Can we prove the existence of a gcd in $\mathbb Z$ without using division with remainder?
For $a,b\in\mathbb Z$ not both $0$, we say $d$ is a gcd of $a$ and $b$ if $d$ is a common divisor of $a$ and $b$ and if every common divisor of $a$ and $b$ divides $d$. With this definition, can we prove the existence of a gcd of two integers (not both zero) without using
- Division with remainder (that is, without proving that $\mathbb Z$ is Euclidean first)
or anything that relies on this, such as
- Euclid's lemma: $p\mid ab\implies p\mid a\vee p\mid b$
- Uniqueness of prime factorisation (which already relies on Euclid's lemma)?
I am aware that "without using ..." is quite vague, so I'll reformulate my question as follows:
Is any proof known of the existence of the gcd which does not rely on the above?
Solution 1:
One can eliminate explicit use of the division algorithm by replacing its use by its inductive essence (i.e. rewriting the proof in mathematical "assembly language").

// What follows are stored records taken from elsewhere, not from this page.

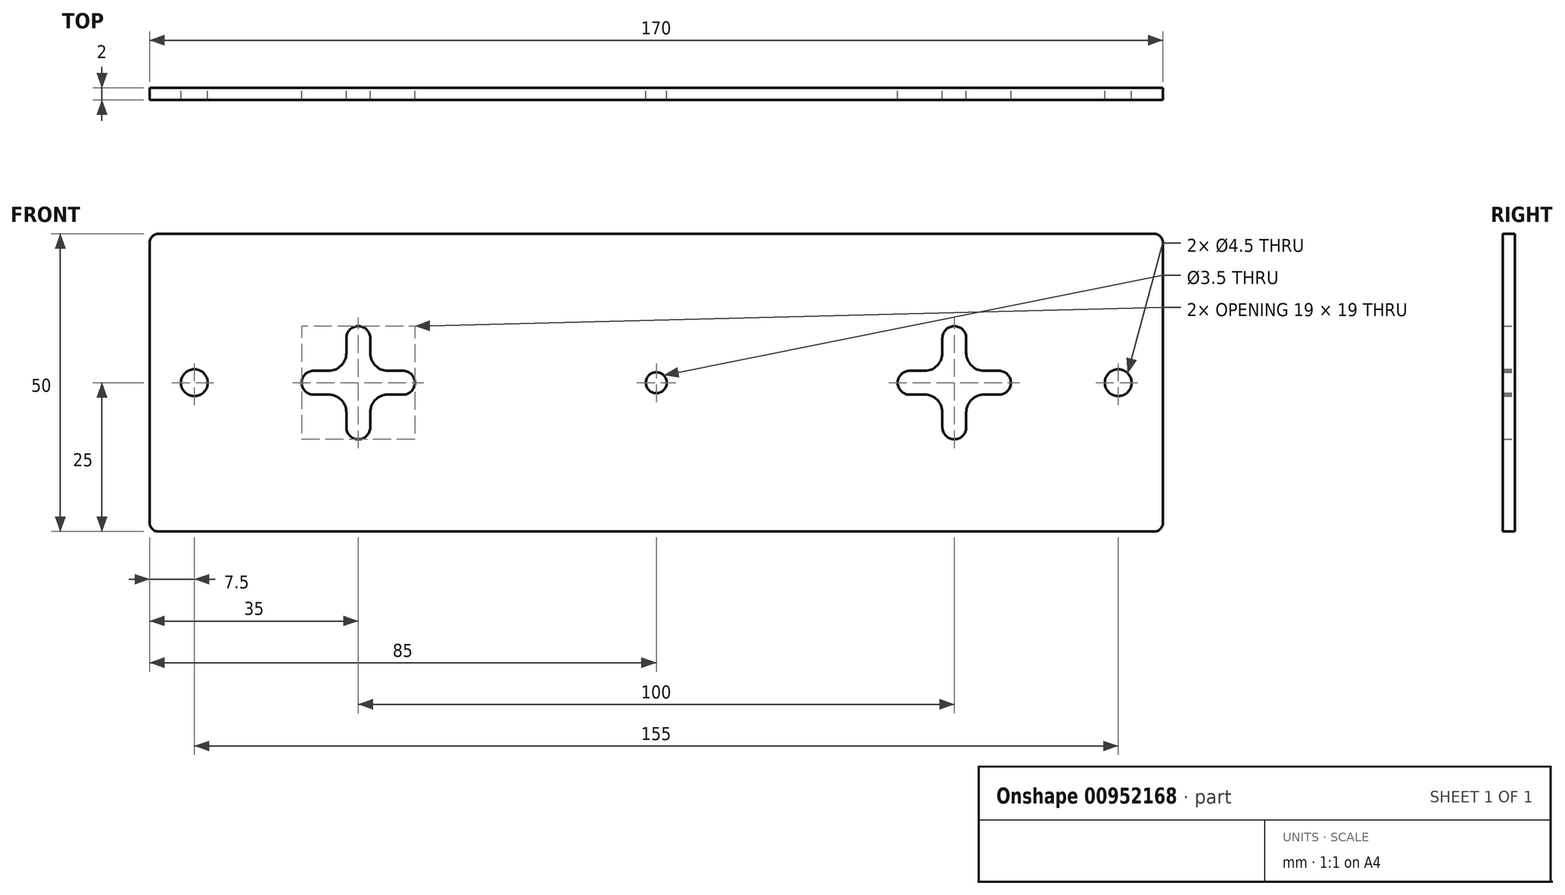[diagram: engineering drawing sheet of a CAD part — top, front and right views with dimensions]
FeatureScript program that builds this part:
annotation { "Feature Type Name" : "Feature", "Feature Type Description" : "" }
export const myFeature = defineFeature(function(context is Context, id is Id, definition is map)
    precondition{}
    {
        {
            var Q0;
            Q0=qCreatedBy(makeId("Front.planeOp"),FACE);
            var sketch = newSketch(context, id + "F0", { "sketchPlane" : qUnion([Q0])});
            skLineSegment(sketch, "E0.bottom", {"start": v(0, 0) * mm, "end": v(170, 0) * mm});
            skLineSegment(sketch, "E0.top", {"start": v(0, 50) * mm, "end": v(170, 50) * mm});
            skLineSegment(sketch, "E0.left", {"start": v(0, 0) * mm, "end": v(0, 50) * mm});
            skLineSegment(sketch, "E0.right", {"start": v(170, 0) * mm, "end": v(170, 50) * mm});
            skCircle(sketch, "E1", {"center": v(7.5, 25) * mm, "radius": 2.25 * mm});
            skCircle(sketch, "E2", {"center": v(162.5, 25) * mm, "radius": 2.25 * mm});
            skCircle(sketch, "E3", {"center": v(85, 25) * mm, "radius": 1.75 * mm});
            skLineSegment(sketch, "E4", {"start": v(35, 32.5) * mm, "end": v(35, 17.5) * mm});
            skLineSegment(sketch, "E5", {"start": v(27.5, 25) * mm, "end": v(42.5, 25) * mm});
            skArc(sketch, "E6.0.startCap", {"start": v(33, 32.5) * mm, "mid": v(35, 34.5) * mm, "end": v(37, 32.5) * mm});
            skArc(sketch, "E6.0.endCap", {"start": v(37, 17.5) * mm, "mid": v(35, 15.5) * mm, "end": v(33, 17.5) * mm});
            skLineSegment(sketch, "E6.0.left", {"start": v(37, 32.5) * mm, "end": v(37, 17.5) * mm});
            skLineSegment(sketch, "E6.0.right", {"start": v(33, 32.5) * mm, "end": v(33, 17.5) * mm});
            skArc(sketch, "E6.1.startCap", {"start": v(27.5, 23) * mm, "mid": v(25.5, 25) * mm, "end": v(27.5, 27) * mm});
            skArc(sketch, "E6.1.endCap", {"start": v(42.5, 27) * mm, "mid": v(44.5, 25) * mm, "end": v(42.5, 23) * mm});
            skLineSegment(sketch, "E6.1.left", {"start": v(27.5, 27) * mm, "end": v(42.5, 27) * mm});
            skLineSegment(sketch, "E6.1.right", {"start": v(27.5, 23) * mm, "end": v(42.5, 23) * mm});
            skLineSegment(sketch, "E7.1.0.0", {"start": v(127.5, 27) * mm, "end": v(142.5, 27) * mm});
            skLineSegment(sketch, "E7.1.0.1", {"start": v(135, 32.5) * mm, "end": v(135, 17.5) * mm});
            skLineSegment(sketch, "E7.1.0.2", {"start": v(133, 32.5) * mm, "end": v(133, 17.5) * mm});
            skLineSegment(sketch, "E7.1.0.3", {"start": v(137, 32.5) * mm, "end": v(137, 17.5) * mm});
            skArc(sketch, "E7.1.0.4", {"start": v(137, 17.5) * mm, "mid": v(135, 15.5) * mm, "end": v(133, 17.5) * mm});
            skArc(sketch, "E7.1.0.5", {"start": v(142.5, 27) * mm, "mid": v(144.5, 25) * mm, "end": v(142.5, 23) * mm});
            skLineSegment(sketch, "E7.1.0.6", {"start": v(127.5, 23) * mm, "end": v(142.5, 23) * mm});
            skArc(sketch, "E7.1.0.7", {"start": v(133, 32.5) * mm, "mid": v(135, 34.5) * mm, "end": v(137, 32.5) * mm});
            skArc(sketch, "E7.1.0.8", {"start": v(127.5, 23) * mm, "mid": v(125.5, 25) * mm, "end": v(127.5, 27) * mm});
            skLineSegment(sketch, "E7.1.0.9", {"start": v(127.5, 25) * mm, "end": v(142.5, 25) * mm});
            skLineSegment(sketch, "E7.direction1", {"start": v(33, 17.5) * mm, "end": v(133, 17.5) * mm, "construction": true});
            skSolve(sketch);
        }
        {
            var Q0;
            {var subQ1=sQuery(id+"F0.wireOp",EDGE,"E0.top");Q0=makeQuery(id+"F0.imprint","IMPRINT",FACE,{"disambiguationData":[TD([[makeQuery(id+"F0.imprint","IMPRINT",EDGE,{"derivedFrom":subQ1}),-1.0]])]});}
            var Q1;
            {var subQ8=sQuery(id+"F0.wireOp",EDGE,"2fdba3b7-9a52-4864-9b49-22906f5ad9b7.0");Q1=makeQuery(id+"F0.imprint","IMPRINT",FACE,{"disambiguationData":[TD([[makeQuery(id+"F0.imprint","IMPRINT",EDGE,{"derivedFrom":subQ8}),-1.0]])]});}
            var Q2;
            {var subQ5=sQuery(id+"F0.wireOp",EDGE,"64e2a2b8-9ee0-4563-ae59-12d8a678591b.0");Q2=makeQuery(id+"F0.imprint","IMPRINT",FACE,{"disambiguationData":[TD([[makeQuery(id+"F0.imprint","IMPRINT",EDGE,{"derivedFrom":subQ5}),1.0]])]});}
            var Q3;
            {var subQ1=sQuery(id+"F0.wireOp",EDGE,"E0.bottom");Q3=makeQuery(id+"F0.imprint","IMPRINT",FACE,{"disambiguationData":[TD([[makeQuery(id+"F0.imprint","IMPRINT",EDGE,{"derivedFrom":subQ1}),1.0]])]});}
            extrude(context, id + "F1", {"entities" : qUnion([Q0, Q1, Q2, Q3]), "depth" : 2 * mm, "offsetDistance" : 25 * mm});
        }
        {
            var Q0;
            Q0=makeQuery(id+"F1.opExtrude","SWEPT_EDGE",EDGE,{"disambiguationData":[OSD([sQuery(id+"F0.wireOp",EDGE,"E6.0.right"),sQuery(id+"F0.wireOp",EDGE,"E6.1.left")])]});
            var Q1;
            Q1=makeQuery(id+"F1.opExtrude","SWEPT_EDGE",EDGE,{"disambiguationData":[OSD([sQuery(id+"F0.wireOp",EDGE,"E6.0.left"),sQuery(id+"F0.wireOp",EDGE,"E6.1.left")])]});
            var Q2;
            Q2=makeQuery(id+"F1.opExtrude","SWEPT_EDGE",EDGE,{"disambiguationData":[OSD([sQuery(id+"F0.wireOp",EDGE,"E6.0.left"),sQuery(id+"F0.wireOp",EDGE,"E6.1.right")])]});
            var Q3;
            Q3=makeQuery(id+"F1.opExtrude","SWEPT_EDGE",EDGE,{"disambiguationData":[OSD([sQuery(id+"F0.wireOp",EDGE,"E6.0.right"),sQuery(id+"F0.wireOp",EDGE,"E6.1.right")])]});
            var Q4;
            Q4=makeQuery(id+"F1.opExtrude","SWEPT_EDGE",EDGE,{"disambiguationData":[OSD([sQuery(id+"F0.wireOp",EDGE,"E7.1.0.0"),sQuery(id+"F0.wireOp",EDGE,"E7.1.0.2")])]});
            var Q5;
            Q5=makeQuery(id+"F1.opExtrude","SWEPT_EDGE",EDGE,{"disambiguationData":[OSD([sQuery(id+"F0.wireOp",EDGE,"E7.1.0.2"),sQuery(id+"F0.wireOp",EDGE,"E7.1.0.6")])]});
            var Q6;
            Q6=makeQuery(id+"F1.opExtrude","SWEPT_EDGE",EDGE,{"disambiguationData":[OSD([sQuery(id+"F0.wireOp",EDGE,"E7.1.0.0"),sQuery(id+"F0.wireOp",EDGE,"E7.1.0.3")])]});
            var Q7;
            Q7=makeQuery(id+"F1.opExtrude","SWEPT_EDGE",EDGE,{"disambiguationData":[OSD([sQuery(id+"F0.wireOp",EDGE,"E7.1.0.3"),sQuery(id+"F0.wireOp",EDGE,"E7.1.0.6")])]});
            fillet(context, id + "F2", {"entities" : qUnion([Q0, Q1, Q2, Q3, Q4, Q5, Q6, Q7]), "radius" : 3 * mm, "tangentPropagation" : true, "allowEdgeOverflow" : false});
        }
        {
            var Q0;
            Q0=makeQuery(id+"F1.opExtrude","SWEPT_EDGE",EDGE,{"disambiguationData":[OSD([sQuery(id+"F0.wireOp",EDGE,"E0.top"),sQuery(id+"F0.wireOp",EDGE,"E0.left")])]});
            var Q1;
            Q1=makeQuery(id+"F1.opExtrude","SWEPT_EDGE",EDGE,{"disambiguationData":[OSD([sQuery(id+"F0.wireOp",EDGE,"E0.bottom"),sQuery(id+"F0.wireOp",EDGE,"E0.left")])]});
            var Q2;
            Q2=makeQuery(id+"F1.opExtrude","SWEPT_EDGE",EDGE,{"disambiguationData":[OSD([sQuery(id+"F0.wireOp",EDGE,"E0.top"),sQuery(id+"F0.wireOp",EDGE,"E0.right")])]});
            var Q3;
            Q3=makeQuery(id+"F1.opExtrude","SWEPT_EDGE",EDGE,{"disambiguationData":[OSD([sQuery(id+"F0.wireOp",EDGE,"E0.bottom"),sQuery(id+"F0.wireOp",EDGE,"E0.right")])]});
            fillet(context, id + "F3", {"entities" : qUnion([Q0, Q1, Q2, Q3]), "radius" : 1.5 * mm, "tangentPropagation" : true, "allowEdgeOverflow" : false});
        }
    });
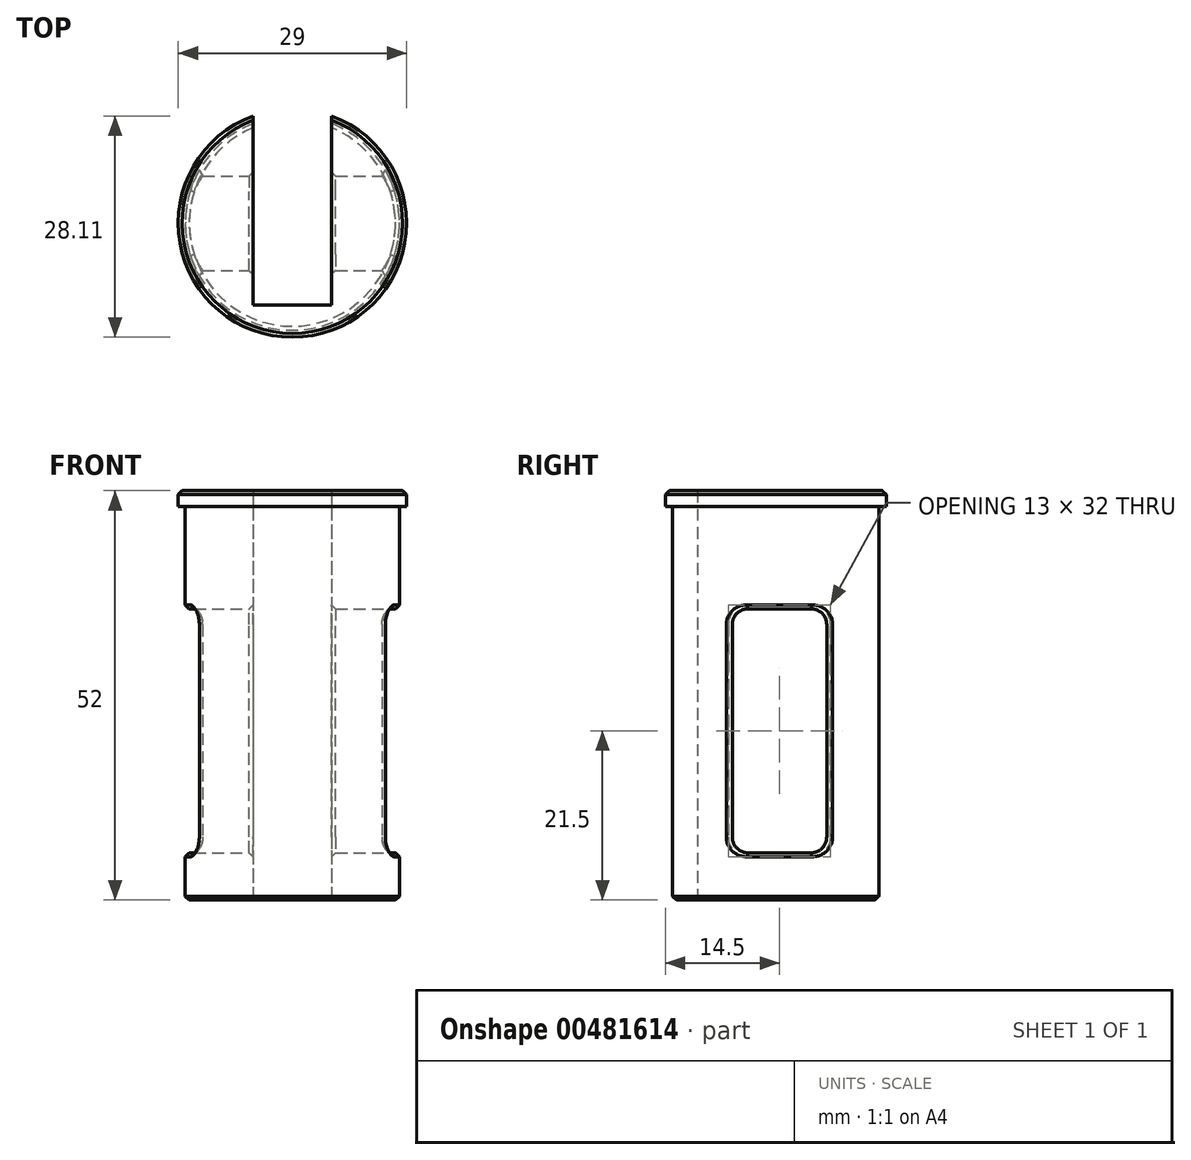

Below is one simple way.
The set $\rm\:S\:$ of all integers of the form $\rm\:a\:x + b\:y,\,\ x,y\in \mathbb Z,\:$ is closed under subtraction so, by the Lemma below, every positive $\rm\:n\in S\:$ is divisible by $\rm\:d = $ least positive $\rm\in S,\:$ so $\rm\:a,b\in S\:$ $\Rightarrow$ $\rm\:d\:|\:a,b.\:$ So $\rm\:d\:$ is a common divisor of $\rm\:a,b,\:$ necessarily greatest: $\rm\:c\:|\:a,b\:$ $\Rightarrow$ $\rm\:c\:|\:d = a\,x_1\!+\! b\,y_1\,$ ($\Rightarrow$ $\rm\:c\le d).$
Lemma $\ \ $ Let $\,\rm S\ne\emptyset \,$ be a set of integers $>0$ closed under subtraction $> 0,\,$ i.e. for all $\rm\,n,m\in S, \,$ $\rm\ n > m\ \Rightarrow\ n-m\, \in\, S.\,$ Then every element of $\rm\,S\,$ is a multiple of the least element $\rm\:\ell = \min\, S.$
Proof $\ $ If not there is a least nonmultiple $\rm\,n\in S,\,$ contra $\rm\,n-\ell \in S\,$ is a nonmultiple of $\rm\,\ell.$
Remark $\ $ Using the same idea one can give "elementary" proofs of other theorems of number theory, e.g. the proof of FTA = Fundamental Theorem of Arithmetic due to Zermelo (and others).
However, this is exactly the opposite of what one desires from a pedagogical standpoint. The innate ideal theoretic structure that underlies many of these results should be highlighted - not eliminated (for example, see posts on denominator ideals and order ideals)
Solution 2:
Building on previous comments and on MooS' answer, it seems that you definitely need unique factorization to prove the existence of the gcd. But most importanly, I think that one piece of information deserves to be highlighted, namely:
Euclidean domain $\implies$ principal ideal domain $\implies$ unique factorization domain,
and these arrows can't be reversed (i.e., there are rings falsifying each converse). That means, that unique factorization (UF) is strictly weaker than having division with remainder, and thus it could be said that an argument using UF doesn't rely on the algorithm of division. In that sense, the answer to the question stated in the title would be "Yes", but "No" to the one expanded in the text.